Nous entrons donc dans un quartier résidentiel en panne de courant où retentissent des sirènes anti-tornades, un son que nous ne connaissions pas, mais qui donne froid dans le dos. Nous nous résignons à abandonner l’auto et la roulotte pour demander refuge dans une maison. Serge sort du véhicule et va de porte en porte en espérant que personne ne soit armé et surprotectionniste de sa propriété…

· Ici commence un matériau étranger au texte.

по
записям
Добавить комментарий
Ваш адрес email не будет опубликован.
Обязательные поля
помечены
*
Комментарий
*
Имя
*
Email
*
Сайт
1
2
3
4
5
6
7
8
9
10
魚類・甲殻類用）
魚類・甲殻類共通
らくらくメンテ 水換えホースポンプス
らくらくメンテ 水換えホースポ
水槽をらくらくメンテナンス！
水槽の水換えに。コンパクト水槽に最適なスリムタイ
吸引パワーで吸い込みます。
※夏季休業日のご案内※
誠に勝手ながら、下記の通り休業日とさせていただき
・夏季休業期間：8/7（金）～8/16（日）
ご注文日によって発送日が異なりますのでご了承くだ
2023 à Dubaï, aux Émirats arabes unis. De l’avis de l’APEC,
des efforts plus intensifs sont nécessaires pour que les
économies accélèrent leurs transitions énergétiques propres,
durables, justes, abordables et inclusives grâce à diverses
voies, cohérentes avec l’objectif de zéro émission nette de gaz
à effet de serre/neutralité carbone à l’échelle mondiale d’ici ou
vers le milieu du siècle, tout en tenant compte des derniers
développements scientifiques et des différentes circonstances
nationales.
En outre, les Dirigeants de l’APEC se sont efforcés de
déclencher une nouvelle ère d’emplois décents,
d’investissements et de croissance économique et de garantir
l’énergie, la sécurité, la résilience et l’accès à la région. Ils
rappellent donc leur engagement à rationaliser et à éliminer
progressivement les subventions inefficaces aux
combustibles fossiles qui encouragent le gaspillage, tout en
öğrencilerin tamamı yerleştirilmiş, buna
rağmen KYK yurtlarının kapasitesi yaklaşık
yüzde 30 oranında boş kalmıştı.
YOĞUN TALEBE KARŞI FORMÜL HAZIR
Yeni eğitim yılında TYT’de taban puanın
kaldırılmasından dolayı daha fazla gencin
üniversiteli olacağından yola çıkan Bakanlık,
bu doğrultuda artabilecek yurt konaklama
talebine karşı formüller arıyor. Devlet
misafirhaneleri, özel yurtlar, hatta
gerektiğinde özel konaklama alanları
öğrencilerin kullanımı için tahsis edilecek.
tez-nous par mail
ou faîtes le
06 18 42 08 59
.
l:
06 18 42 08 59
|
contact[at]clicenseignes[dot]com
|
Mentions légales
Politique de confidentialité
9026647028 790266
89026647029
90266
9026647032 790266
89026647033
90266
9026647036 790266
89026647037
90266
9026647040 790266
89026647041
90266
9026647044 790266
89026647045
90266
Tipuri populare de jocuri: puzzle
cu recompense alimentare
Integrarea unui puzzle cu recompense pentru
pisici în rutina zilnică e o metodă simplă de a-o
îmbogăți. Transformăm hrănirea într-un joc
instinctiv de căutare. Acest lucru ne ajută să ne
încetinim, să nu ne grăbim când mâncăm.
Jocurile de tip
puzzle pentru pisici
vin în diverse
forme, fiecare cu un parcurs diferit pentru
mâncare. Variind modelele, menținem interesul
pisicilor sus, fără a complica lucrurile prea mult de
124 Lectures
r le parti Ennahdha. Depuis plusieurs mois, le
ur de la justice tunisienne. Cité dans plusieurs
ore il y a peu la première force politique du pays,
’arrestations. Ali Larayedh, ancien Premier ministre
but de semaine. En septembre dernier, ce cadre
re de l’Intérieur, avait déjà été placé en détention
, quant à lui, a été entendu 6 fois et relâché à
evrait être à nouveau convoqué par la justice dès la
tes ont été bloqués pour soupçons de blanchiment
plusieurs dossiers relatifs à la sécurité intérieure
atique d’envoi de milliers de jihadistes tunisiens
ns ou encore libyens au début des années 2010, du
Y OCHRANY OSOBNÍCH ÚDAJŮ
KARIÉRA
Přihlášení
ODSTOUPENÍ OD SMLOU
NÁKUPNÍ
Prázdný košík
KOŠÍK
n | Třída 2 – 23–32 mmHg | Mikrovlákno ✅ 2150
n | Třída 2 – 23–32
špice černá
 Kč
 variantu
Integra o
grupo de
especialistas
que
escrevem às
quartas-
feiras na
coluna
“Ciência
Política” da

Une famille nous ouvre enfin sa porte et accepte que l’on se réfugie chez elle. Serge nous fait signe de le rejoindre. Noé et moi quittons la voiture en courant dans le bruit angoissant des sirènes et du vent qui siffle de plus en plus fort. Détrempées en quelques secondes, nous voyons à peine devant nous avec cette pluie torrentielle qui nous frappe le visage. Frigorifiés et dégoulinants, nous sommes maintenant tous les trois dans le portique de ces bons samaritains. Quelques salutations d’usage entre inconnus pris au milieu d’une catastrophe naturelle et nous nous retrouvons tous dans la cuisine devant la porte patio, regardant mère nature se déchaîner en espérant éviter le pire. La petite dernière de leur famille est terrifiée. Le père nous explique qu’elle est craintive depuis une forte tornade en janvier dernier. Rassurant ! L’enfant se colle contre Noé et demande d’aller au sous-sol de la maison. Le paternel lui secoue plutôt les cheveux vigoureusement, technique de réconfort qui nous semble très peu efficace dans les circonstances, mais n’ayant jamais éduqués des enfants dans ce contexte météorologique, qui sommes-nous pour en juger ?
L’hôte qui aborde une moustache tout aussi imposante que la tempête, dépose son cellulaire sur la table de cuisine. Sur son écran, il nous montre une image satellite de la région en nous indiquant que la zone de tornades potentielles est celle en rouge. Nous lui demandons donc où nous sommes sur cette carte et il nous répond: » Belvidere, right in the middle of the red zone. » Encore une fois, très rassurant !
Le moustachu bienveillant nous raconte que des sirènes anti-tornades sont installées dans la ville depuis 1967 alors qu’une tornade a frappé de plein fouet l’école secondaire, engouffrant mortellement sur son passage les écoliers qui prenaient place dans les autobus scolaires bondés à la sortie des classe. Abasourdis par ce récit, nous regardons le ciel qui semble un peu plus clément depuis quelques minutes.
Reconnaissants, nous quittons nos hôtes en quête d’une chambre d’hôtel pour la nuit. Or, sur la route, le vent et la pluie reprennent de plus belle. Arrivés à l’hôtel, nous quittons donc la voiture rapidement, oubliant au passage que les phares, la glacière électrique, ainsi que le frigo de la roulotte sont demeurés en marche… Oui, vous avez bien deviné, la batterie était à plat au moment de notre départ le lendemain matin.
Le survoltage effectué sur la voiture pour nous permettre de repartir a endommagé le frein d’appoint ajouté pour la roulotte. Par conséquent, les lumières de freins de la voiture et de la roulotte ne s’allument plus. Croyez-le ou non, les lumières de freins sont un élément non négligeable sur un véhicule routier, à tel point qu’il refuse de bouger lorsqu’elles ne fonctionnent pas. En fait, le sélectionneur de vitesse reste à « P ». Vous aurez beau frapper dessus, tirer avec vos dents, lui parler en douceur ou l’engueuler, rien n’y fera, croyez-nous ! Toutefois, en bons élèves que nous-sommes, avec l’aide de YouTube et du manuel du propriétaire de la voiture, nous avons appris à contourner ce mécanisme de protection à l’aide d’un tournevis ! Quoiqu’il en soit, il a tout de même fallu se rendre chez un concessionnaire Subaru, qui nous a confisqué la voiture pour la nuit en raison de notre négligence et notre rudesse. C’est qu’il faut les chouchouter ses engins ! Bref, nous sommes maintenant de retour sur la route et nous prévoyons arriver à Banff dimanche si aucune tornade ne croise notre chemin d’ici là!